Each entry in the material below should be reproduced exactly.

**SOURCE DATA:**

○ ○ ○

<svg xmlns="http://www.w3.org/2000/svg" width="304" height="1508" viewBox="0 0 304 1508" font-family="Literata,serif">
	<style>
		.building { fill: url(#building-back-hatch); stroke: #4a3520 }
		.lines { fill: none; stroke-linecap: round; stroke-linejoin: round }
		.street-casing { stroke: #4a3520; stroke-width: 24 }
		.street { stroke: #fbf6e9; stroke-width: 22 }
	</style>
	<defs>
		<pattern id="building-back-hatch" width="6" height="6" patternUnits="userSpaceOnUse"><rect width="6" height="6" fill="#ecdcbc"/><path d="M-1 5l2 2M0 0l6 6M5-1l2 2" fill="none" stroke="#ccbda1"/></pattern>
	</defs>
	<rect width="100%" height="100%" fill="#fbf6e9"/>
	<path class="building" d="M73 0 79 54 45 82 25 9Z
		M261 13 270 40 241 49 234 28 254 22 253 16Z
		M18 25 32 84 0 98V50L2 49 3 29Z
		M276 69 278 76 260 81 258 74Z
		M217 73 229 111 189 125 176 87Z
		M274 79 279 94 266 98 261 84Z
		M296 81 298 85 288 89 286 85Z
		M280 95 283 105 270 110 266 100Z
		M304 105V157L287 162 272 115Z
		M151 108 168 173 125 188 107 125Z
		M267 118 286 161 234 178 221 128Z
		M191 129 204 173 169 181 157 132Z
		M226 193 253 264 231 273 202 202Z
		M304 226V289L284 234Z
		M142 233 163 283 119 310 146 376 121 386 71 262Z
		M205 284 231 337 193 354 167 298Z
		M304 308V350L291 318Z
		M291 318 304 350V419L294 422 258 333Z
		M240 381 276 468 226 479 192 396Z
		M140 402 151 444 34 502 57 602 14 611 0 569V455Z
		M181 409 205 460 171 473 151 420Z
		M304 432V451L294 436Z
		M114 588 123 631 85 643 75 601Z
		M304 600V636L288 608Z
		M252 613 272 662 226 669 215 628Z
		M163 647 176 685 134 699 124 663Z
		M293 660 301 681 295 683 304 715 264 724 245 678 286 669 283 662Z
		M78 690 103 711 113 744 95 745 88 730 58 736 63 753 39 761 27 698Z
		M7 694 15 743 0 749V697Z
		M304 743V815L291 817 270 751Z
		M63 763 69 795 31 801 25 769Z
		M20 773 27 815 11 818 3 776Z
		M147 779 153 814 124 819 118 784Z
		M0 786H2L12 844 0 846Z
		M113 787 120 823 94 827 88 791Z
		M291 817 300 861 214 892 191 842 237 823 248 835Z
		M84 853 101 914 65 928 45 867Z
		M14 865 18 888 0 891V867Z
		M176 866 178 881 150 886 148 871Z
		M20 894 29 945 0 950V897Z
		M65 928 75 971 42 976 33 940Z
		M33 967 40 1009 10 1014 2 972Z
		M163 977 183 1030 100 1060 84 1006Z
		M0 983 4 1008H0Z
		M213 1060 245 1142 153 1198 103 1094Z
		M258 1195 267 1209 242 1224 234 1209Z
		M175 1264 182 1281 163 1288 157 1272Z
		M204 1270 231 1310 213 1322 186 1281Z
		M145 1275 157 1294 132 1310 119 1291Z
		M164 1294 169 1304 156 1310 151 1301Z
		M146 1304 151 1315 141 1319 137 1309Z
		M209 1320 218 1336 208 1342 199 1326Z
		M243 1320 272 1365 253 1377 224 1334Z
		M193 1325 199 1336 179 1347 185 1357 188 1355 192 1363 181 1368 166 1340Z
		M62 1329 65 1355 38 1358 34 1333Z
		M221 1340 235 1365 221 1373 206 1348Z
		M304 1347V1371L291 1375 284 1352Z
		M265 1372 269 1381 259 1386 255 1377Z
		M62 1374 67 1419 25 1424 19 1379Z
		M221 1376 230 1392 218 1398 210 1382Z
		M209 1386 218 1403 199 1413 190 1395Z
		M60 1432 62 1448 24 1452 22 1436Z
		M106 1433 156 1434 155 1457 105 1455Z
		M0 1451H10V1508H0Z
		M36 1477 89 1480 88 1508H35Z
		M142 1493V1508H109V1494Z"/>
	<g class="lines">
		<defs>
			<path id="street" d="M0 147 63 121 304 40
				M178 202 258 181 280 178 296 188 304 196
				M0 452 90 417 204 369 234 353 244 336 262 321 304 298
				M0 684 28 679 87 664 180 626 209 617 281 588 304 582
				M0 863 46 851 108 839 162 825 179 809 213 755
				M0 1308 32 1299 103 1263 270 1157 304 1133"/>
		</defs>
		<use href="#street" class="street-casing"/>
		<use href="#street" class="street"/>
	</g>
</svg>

○ ○ ○

**EXERCISE RESPONSE:**
<svg xmlns="http://www.w3.org/2000/svg" width="304" height="1508" viewBox="0 0 304 1508" font-family="Literata,serif">
	<style>
		.building { fill: url(#building-back-hatch); stroke: #4a3520 }
		.lines { fill: none; stroke-linecap: round; stroke-linejoin: round }
		.street-casing { stroke: #4a3520; stroke-width: 24 }
		.street { stroke: #fbf6e9; stroke-width: 22 }
	</style>
	<defs>
		<pattern id="building-back-hatch" width="6" height="6" patternUnits="userSpaceOnUse"><rect width="6" height="6" fill="#ecdcbc"/><path d="M-1 5l2 2M0 0l6 6M5-1l2 2" fill="none" stroke="#ccbda1"/></pattern>
	</defs>
	<rect width="100%" height="100%" fill="#fbf6e9"/>
	<path class="building" d="M73 0 79 54 45 82 25 9Z
		M261 13 270 40 241 49 234 28 254 22 253 16Z
		M18 25 32 84 0 98V50L2 49 3 29Z
		M276 69 278 76 260 81 258 74Z
		M217 73 229 111 189 125 176 87Z
		M274 79 279 94 266 98 261 84Z
		M296 81 298 85 288 89 286 85Z
		M280 95 283 105 270 110 266 100Z
		M304 105V157L287 162 272 115Z
		M151 108 168 173 125 188 107 125Z
		M267 118 286 161 234 178 221 128Z
		M191 129 204 173 169 181 157 132Z
		M226 193 253 264 231 273 202 202Z
		M304 226V289L284 234Z
		M142 233 163 283 119 310 146 376 121 386 71 262Z
		M205 284 231 337 193 354 167 298Z
		M304 308V350L291 318Z
		M291 318 304 350V419L294 422 258 333Z
		M240 381 276 468 226 479 192 396Z
		M140 402 151 444 34 502 57 602 14 611 0 569V455Z
		M181 409 205 460 171 473 151 420Z
		M304 432V451L294 436Z
		M114 588 123 631 85 643 75 601Z
		M304 600V636L288 608Z
		M252 613 272 662 226 669 215 628Z
		M163 647 176 685 134 699 124 663Z
		M293 660 301 681 295 683 304 715 264 724 245 678 286 669 283 662Z
		M78 690 103 711 113 744 95 745 88 730 58 736 63 753 39 761 27 698Z
		M7 694 15 743 0 749V697Z
		M304 743V815L291 817 270 751Z
		M63 763 69 795 31 801 25 769Z
		M20 773 27 815 11 818 3 776Z
		M147 779 153 814 124 819 118 784Z
		M0 786H2L12 844 0 846Z
		M113 787 120 823 94 827 88 791Z
		M291 817 300 861 214 892 191 842 237 823 248 835Z
		M84 853 101 914 65 928 45 867Z
		M14 865 18 888 0 891V867Z
		M176 866 178 881 150 886 148 871Z
		M20 894 29 945 0 950V897Z
		M65 928 75 971 42 976 33 940Z
		M33 967 40 1009 10 1014 2 972Z
		M163 977 183 1030 100 1060 84 1006Z
		M0 983 4 1008H0Z
		M213 1060 245 1142 153 1198 103 1094Z
		M258 1195 267 1209 242 1224 234 1209Z
		M175 1264 182 1281 163 1288 157 1272Z
		M204 1270 231 1310 213 1322 186 1281Z
		M145 1275 157 1294 132 1310 119 1291Z
		M164 1294 169 1304 156 1310 151 1301Z
		M146 1304 151 1315 141 1319 137 1309Z
		M209 1320 218 1336 208 1342 199 1326Z
		M243 1320 272 1365 253 1377 224 1334Z
		M193 1325 199 1336 179 1347 185 1357 188 1355 192 1363 181 1368 166 1340Z
		M62 1329 65 1355 38 1358 34 1333Z
		M221 1340 235 1365 221 1373 206 1348Z
		M304 1347V1371L291 1375 284 1352Z
		M265 1372 269 1381 259 1386 255 1377Z
		M62 1374 67 1419 25 1424 19 1379Z
		M221 1376 230 1392 218 1398 210 1382Z
		M209 1386 218 1403 199 1413 190 1395Z
		M60 1432 62 1448 24 1452 22 1436Z
		M106 1433 156 1434 155 1457 105 1455Z
		M0 1451H10V1508H0Z
		M36 1477 89 1480 88 1508H35Z
		M142 1493V1508H109V1494Z"/>
	<g class="lines">
		<defs>
			<path id="street" d="M0 147 63 121 304 40
				M178 202 258 181 280 178 296 188 304 196
				M0 452 90 417 204 369 234 353 244 336 262 321 304 298
				M0 684 28 679 87 664 180 626 209 617 281 588 304 582
				M0 863 46 851 108 839 162 825 179 809 213 755
				M0 1308 32 1299 103 1263 270 1157 304 1133"/>
		</defs>
		<use href="#street" class="street-casing"/>
		<use href="#street" class="street"/>
	</g>
</svg>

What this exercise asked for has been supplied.